Back in camp, we found that two Zaghawa gunsmiths had arrived. They were father and son, and they travelled by camel with their mobile workshop of vices and anvils. The father told me that his ancestor had been the gunsmith of Ali Dinar, the last of the independent Darfur sultans. Abdal Karim brought out his small arsenal of weapons: a five-shot Churchill rifle, a revolver, and a Soviet-made shotgun. The smiths began work at once. It was fascinating to see how this trade had become traditional and esoteric within a few generations. The Zaghawa were renowned as potters and smiths, though the Arabs considered such work beneath them and had few smiths of their own. Throughout Africa, those who worked with metal and fire were considered unclean, and even amongst the Zaghawa, they formed a distinct caste and were unable to marry outside their own group. I often wondered why this was so. In medieval Europe, smiths were almost an aristocracy, whereas in Africa, they were feared and isolated. Perhaps this was due to their control over the production of weapons, and was connected with superstitions about fire.
The smithy’s son was a mercurial lad with a broad grin and intelligent eyes. ‘We can repair any firearms, even the modern ones,’ he told me. ‘In fact, the modern ones are easier, because they are built to a pattern. The homemade ones are all different and are more difficult to fix.’ The smiths also made weapons of their own. ‘Ours are better than most,’ the boy said. ‘We can make them even here in the desert. Only the barrels are imported. We can even make pump-action shotguns. We charge about 200 pounds.’
During the next morning, Sannat arrived with the guide. He was far more impressive than Kurkur. He was a bear of a man, as powerful as a rhino. His face was basalt-black and his eyes shaded with pickled folds of skin. He wore an old check overcoat and walked with the ambling stride of a camel, his feet split and calloused like oxhide. His name was Bakheit, and he belonged to the Duwayih.
When he heard that I was to travel with him, he looked me up and down and said, ‘I hope you are strong. It needs a strong man to ride to Egypt.’

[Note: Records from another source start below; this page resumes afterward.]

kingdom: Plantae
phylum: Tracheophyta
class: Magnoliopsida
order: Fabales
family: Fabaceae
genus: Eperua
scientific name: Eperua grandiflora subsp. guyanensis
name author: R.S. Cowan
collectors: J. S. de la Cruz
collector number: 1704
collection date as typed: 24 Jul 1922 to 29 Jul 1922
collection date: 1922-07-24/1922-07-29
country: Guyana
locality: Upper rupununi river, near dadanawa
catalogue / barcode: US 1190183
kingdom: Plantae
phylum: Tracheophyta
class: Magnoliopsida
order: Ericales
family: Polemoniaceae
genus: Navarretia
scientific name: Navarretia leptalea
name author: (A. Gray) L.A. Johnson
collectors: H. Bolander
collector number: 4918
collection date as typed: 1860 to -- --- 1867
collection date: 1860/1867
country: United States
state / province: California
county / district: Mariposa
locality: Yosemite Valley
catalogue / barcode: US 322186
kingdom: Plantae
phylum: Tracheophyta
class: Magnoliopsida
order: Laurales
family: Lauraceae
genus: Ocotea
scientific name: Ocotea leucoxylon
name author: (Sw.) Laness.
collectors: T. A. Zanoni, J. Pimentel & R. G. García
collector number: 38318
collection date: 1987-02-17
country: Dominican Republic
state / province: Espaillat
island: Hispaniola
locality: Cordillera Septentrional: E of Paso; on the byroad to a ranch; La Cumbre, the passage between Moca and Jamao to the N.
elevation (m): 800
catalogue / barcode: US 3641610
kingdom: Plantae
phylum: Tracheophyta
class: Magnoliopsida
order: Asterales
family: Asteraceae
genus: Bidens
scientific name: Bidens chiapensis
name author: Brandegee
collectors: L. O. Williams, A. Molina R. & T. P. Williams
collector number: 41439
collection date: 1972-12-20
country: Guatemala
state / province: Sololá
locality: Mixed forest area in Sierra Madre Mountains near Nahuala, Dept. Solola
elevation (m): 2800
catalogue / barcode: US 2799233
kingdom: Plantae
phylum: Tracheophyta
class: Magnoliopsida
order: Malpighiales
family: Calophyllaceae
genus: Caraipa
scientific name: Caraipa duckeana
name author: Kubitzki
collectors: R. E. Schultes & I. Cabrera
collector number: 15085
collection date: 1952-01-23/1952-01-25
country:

‘How many days’ journey is it?’ I asked.
‘As far as Isna, where we load the camels on to lorries, it is thirty-five days. It is twenty-five to the border of Egypt.’
‘Are there police patrols on the border?’
‘Yes, but if we have no permission, we go by the hidden ways of the desert and avoid them. Still, we may run into a patrol whichever way we go.’
‘Do they look at your papers?’
‘Yes, and they often search the camels, looking for hashish or ostrich feathers. They say that only the Sudanese are allowed to cross the border.’
‘Then you must tell them you are Sudanese!’
That evening, Abdal Karim slaughtered a goat in our honour, and after we had eaten, we sat quietly together, enjoying the last chance of repose before the long journey. It was a world of animals and simple men, close to the rhythms of nature. Above us, the stars and planets ticked by in their own eternal rhythms. The night was crisp with cold and a chill wind battered the tents, shivering the wooden frames. We draped ourselves in blankets and huddled up by the cheering warmth of the fire. Beyond the firelight and the brave little city of tents, the night hid the bleak, savage mystery of the desert.
_____11._____
A Camel Race to Egypt
In the rough wastes of northwest
Kordofan are the two strongest and
richest camel-owning tribes of the Sudan:
the Kababish and the Kawahla, age-long
rivals, who graze their herds over an
area extending west to Darfur.
C. G. Seligman, Races of Africa, 1930
NEXT MORNING, WE RODE OUT to the herd as it grazed in the bush east of Umm Batatikha. The camels were a superb sight, moving in open order through the sparse acacias. All of them were fat beasts in prime condition, including rutting bulls, she-camels with finlike humps, and heavy, castrated males. Beyond them, the landscape extended to the north, unbelievably vast and arid, its flatness interrupted only by the blue ridge of Jabal Azraq stretching across the hor
izon.
Two more herdsmen rode out to meet us as we arrived. One was a black youth called Musa, a Meidobi who had been raised by the Kababish. The other was a man bordering on old age, with a lick of grey whisker and a stringy body. He was a freeman of the Bani Jarrar named Mohammid. After we had saluted them, Bakheit gave the order to draw in the flanks of the herd. He took up the familiar guide’s position on the left forward side, while the rest of us trotted around the grazing camels, gradually forcing them into tight formation. Wad at Tafashan was still fresh and moved easily beneath me. I was filled with a new confidence that came from the knowledge that I was no longer an ignorant outsider. The doubt I had felt after my return from El ’Atrun had somehow evaporated, and I began to understand how much I had learned from that ordeal. I knew these men. I understood their customs and their language. I knew how to ride and how to herd camels. It gave me a thrill of pleasure to know that I could perform the simple tasks of the herdsman. At its most basic level, this was what nomadic life was about.
All day, we pushed the camels on through the dead brush towards Umm Sunta. The sunlight played across the rippling backs of the great beasts, which pounded on, brimming with power and oozing vitality. We passed the tents of the nazir’s people, brown and dirty-white along the wadis. There were lumps of humanity around the deep wells, where camels hoisted up the great buckets from far below, the rawhide cables creaking audibly with the strain. Below us, the sand was blemished by the patterns of a million tracks: the thick, elliptical pads of running camels winding through the thorn trees, the scuffled drag marks where an armada of sheep had been brought down to the wells, the neat hoof clips of a donkey, the flowerlike pads of a hunting saluki, the almost invisible filigree patterns of a lizard, the double hop marks of a gerbil. By evening, we had reached the wadi of Umm Sunta, crossed the wall of trees, and couched our camels in the marrow of white sand within. The lowering sun cast gilt fingers across the smooth surface. We set up our camp under a siyaal tree and turned the camels into the wadi to browse for the night.